On General Representations of Papkovich–Neuber Solutions in Gradient Elasticity

In the article we conside the general model of the gradient theory of elasticity, in which the deformed state energy is determined in addition to classical deformations by two additional modules with a dilatation gradient and a double displacement rotor. It is shown that the general displacement vector in this model can be represented as a superposition of classical displacements and a cohesive field that satisfies the Helmholtz-type scaling equation with two scaling parameters. Based on this expansion a generalized Papkovich–Neuber representation is proved, which expresses displacements in the gradient elasticity in terms of auxiliary potentials that satisfy the Helmholtz, Laplace, and Poisson equations.
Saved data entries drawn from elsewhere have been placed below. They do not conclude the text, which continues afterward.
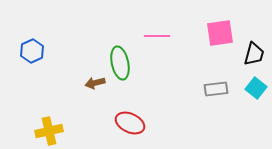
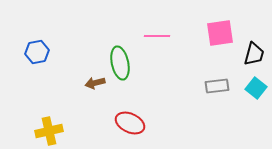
blue hexagon: moved 5 px right, 1 px down; rotated 15 degrees clockwise
gray rectangle: moved 1 px right, 3 px up
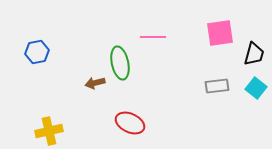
pink line: moved 4 px left, 1 px down
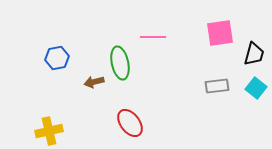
blue hexagon: moved 20 px right, 6 px down
brown arrow: moved 1 px left, 1 px up
red ellipse: rotated 28 degrees clockwise
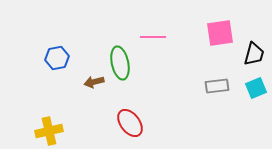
cyan square: rotated 30 degrees clockwise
With its help fundamental systems of solutions in the gradient elasticity are constructed, which are equivalent to a system of harmonic polynomials. These systems have the property of completeness and minimality and are used to approximate solutions in problems of the gradient theory of elasticity. For the case of inhomogeneous media with multilayer spherical inclusions these solutions analytically exactly satisfy all contact conditions at the interphase boundaries. As an example, an exact solution of the Eshelby problem for a multilayer spherical inclusion in the uniform strain field is given. This solution can be used to evaluate the effective properties of the scale-effect composites using the Christensen–Eshelby method.